気ままな外出を控える日常が続く中、ドローン関係者の中にも医師、看護師、介護士などとして新型コロナウイルスと格闘していたり、こうした医療従事者を支える活動をしていたりする人々がいる。神奈川県藤沢市に拠点を構える「チーム藤沢」は、飛沫感染、接触感染を防ぐフェイスシールドを医療機関や介護施設など、感染者を受け入れる可能性がある施設を中心に無償で届ける活動を続けている。移動などに必要な資金は寄付頼み。届ける物資は協力者のボランティア。願いと善意に支えられた熱意と志の活動だ。

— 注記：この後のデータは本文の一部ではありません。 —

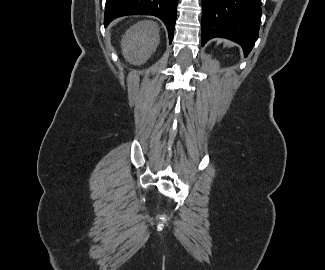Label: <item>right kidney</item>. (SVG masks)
Instances as JSON below:
<instances>
[{
	"mask_svg": "<svg viewBox=\"0 0 325 270\" xmlns=\"http://www.w3.org/2000/svg\"><path fill=\"white\" fill-rule=\"evenodd\" d=\"M160 41L156 23L141 21L127 30L121 41L124 58L134 64L145 63L155 52Z\"/></svg>",
	"mask_w": 325,
	"mask_h": 270,
	"instance_id": "ca27d5eb",
	"label": "right kidney"
}]
</instances>
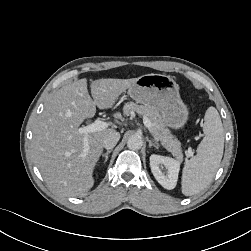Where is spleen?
Wrapping results in <instances>:
<instances>
[{"label":"spleen","instance_id":"3e777b00","mask_svg":"<svg viewBox=\"0 0 251 251\" xmlns=\"http://www.w3.org/2000/svg\"><path fill=\"white\" fill-rule=\"evenodd\" d=\"M204 138L196 156L188 160L182 172V193L192 196L210 183L219 168L224 149V130L215 107H209L204 116Z\"/></svg>","mask_w":251,"mask_h":251}]
</instances>
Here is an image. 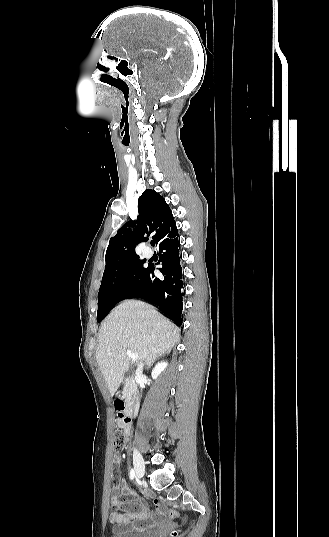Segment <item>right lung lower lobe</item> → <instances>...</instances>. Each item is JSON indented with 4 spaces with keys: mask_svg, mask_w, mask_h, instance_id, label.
Returning a JSON list of instances; mask_svg holds the SVG:
<instances>
[{
    "mask_svg": "<svg viewBox=\"0 0 329 537\" xmlns=\"http://www.w3.org/2000/svg\"><path fill=\"white\" fill-rule=\"evenodd\" d=\"M178 230H174L159 243V262L162 277L154 275V265L149 264L128 298H142L159 307L160 311L178 326L183 320L184 275L179 253Z\"/></svg>",
    "mask_w": 329,
    "mask_h": 537,
    "instance_id": "obj_1",
    "label": "right lung lower lobe"
}]
</instances>
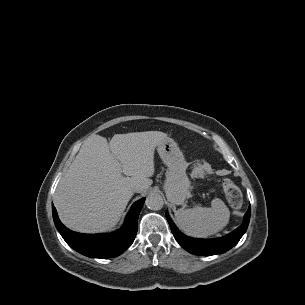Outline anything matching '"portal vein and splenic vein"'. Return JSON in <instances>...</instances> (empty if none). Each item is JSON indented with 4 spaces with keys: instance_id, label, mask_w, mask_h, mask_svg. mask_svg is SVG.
I'll use <instances>...</instances> for the list:
<instances>
[{
    "instance_id": "18ae733b",
    "label": "portal vein and splenic vein",
    "mask_w": 305,
    "mask_h": 305,
    "mask_svg": "<svg viewBox=\"0 0 305 305\" xmlns=\"http://www.w3.org/2000/svg\"><path fill=\"white\" fill-rule=\"evenodd\" d=\"M117 165H118V167H121L119 163Z\"/></svg>"
}]
</instances>
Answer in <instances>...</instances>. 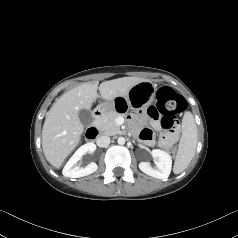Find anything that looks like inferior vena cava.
<instances>
[{
    "label": "inferior vena cava",
    "instance_id": "inferior-vena-cava-1",
    "mask_svg": "<svg viewBox=\"0 0 238 238\" xmlns=\"http://www.w3.org/2000/svg\"><path fill=\"white\" fill-rule=\"evenodd\" d=\"M97 146L99 147H107L110 144V137L109 136H100L97 138Z\"/></svg>",
    "mask_w": 238,
    "mask_h": 238
}]
</instances>
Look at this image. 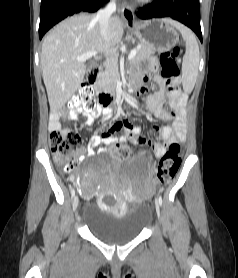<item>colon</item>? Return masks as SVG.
<instances>
[{
  "label": "colon",
  "instance_id": "obj_1",
  "mask_svg": "<svg viewBox=\"0 0 238 278\" xmlns=\"http://www.w3.org/2000/svg\"><path fill=\"white\" fill-rule=\"evenodd\" d=\"M180 49L175 48L171 52L162 53L160 56L161 75L168 82H176L179 76L177 59ZM73 109H83L87 112H94L97 103L93 96V88L89 84H83L78 93L69 101ZM50 149L55 163L71 171L78 163L77 152L81 147L80 136L70 130H53L50 133ZM162 149L167 145L162 144ZM111 153L118 159H124L129 155V149L121 144L111 147ZM181 164V149L177 143H171L167 151L162 155L157 168V177L162 184H168L174 178Z\"/></svg>",
  "mask_w": 238,
  "mask_h": 278
}]
</instances>
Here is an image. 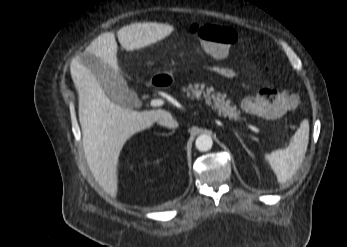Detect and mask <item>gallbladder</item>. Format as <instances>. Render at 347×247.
Listing matches in <instances>:
<instances>
[{
	"instance_id": "1",
	"label": "gallbladder",
	"mask_w": 347,
	"mask_h": 247,
	"mask_svg": "<svg viewBox=\"0 0 347 247\" xmlns=\"http://www.w3.org/2000/svg\"><path fill=\"white\" fill-rule=\"evenodd\" d=\"M81 62L91 70L104 93L114 103L126 108L137 105V94L128 88L127 82L119 71H115L91 54L82 55Z\"/></svg>"
}]
</instances>
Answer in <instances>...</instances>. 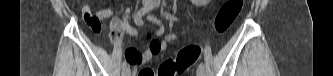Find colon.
Listing matches in <instances>:
<instances>
[{"instance_id": "5ec220e1", "label": "colon", "mask_w": 333, "mask_h": 76, "mask_svg": "<svg viewBox=\"0 0 333 76\" xmlns=\"http://www.w3.org/2000/svg\"><path fill=\"white\" fill-rule=\"evenodd\" d=\"M244 0H227L219 9L214 28L218 34H224L233 25L240 15ZM201 55V48L198 45L190 44L182 48L175 58L164 60L156 72L151 68L140 70L139 76H176L184 73L192 67Z\"/></svg>"}]
</instances>
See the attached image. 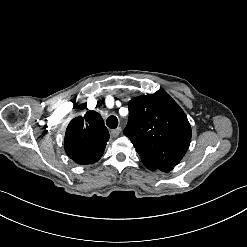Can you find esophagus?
<instances>
[{
  "instance_id": "esophagus-1",
  "label": "esophagus",
  "mask_w": 247,
  "mask_h": 247,
  "mask_svg": "<svg viewBox=\"0 0 247 247\" xmlns=\"http://www.w3.org/2000/svg\"><path fill=\"white\" fill-rule=\"evenodd\" d=\"M121 130H122L121 127H118L115 130H112L111 131V136L113 138H116L121 133Z\"/></svg>"
}]
</instances>
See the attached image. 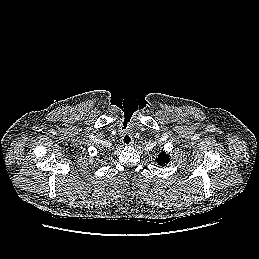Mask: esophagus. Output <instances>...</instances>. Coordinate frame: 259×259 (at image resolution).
I'll list each match as a JSON object with an SVG mask.
<instances>
[{"mask_svg": "<svg viewBox=\"0 0 259 259\" xmlns=\"http://www.w3.org/2000/svg\"><path fill=\"white\" fill-rule=\"evenodd\" d=\"M121 140H122L123 145H125V146H130L133 144V139L130 134H127V133L124 134Z\"/></svg>", "mask_w": 259, "mask_h": 259, "instance_id": "34e87169", "label": "esophagus"}]
</instances>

「チーム藤沢」は、災害時に支援物資を届ける有志の市民団体だ。運営母体の下田商会(神奈川県藤沢市)はPC修理専門店で、平成13年1月の設立以来、データ復旧、救出の高い技術、良心的な価格、厳密な情報管理、海上自衛隊出身の下田亮代表をはじめとするスタッフの誠実な仕事ぶりで全国の国公私立大学、研究機関、製薬会社、医療機関、陸海空自衛隊などから頼られ、実績と信頼を積み上げてきた。ドローン空撮事業部門「藤沢航空撮影隊」も持ち、NHKや民放のテレビ番組からも引き合いがあり、点検や研究用の撮影でも声がかかる。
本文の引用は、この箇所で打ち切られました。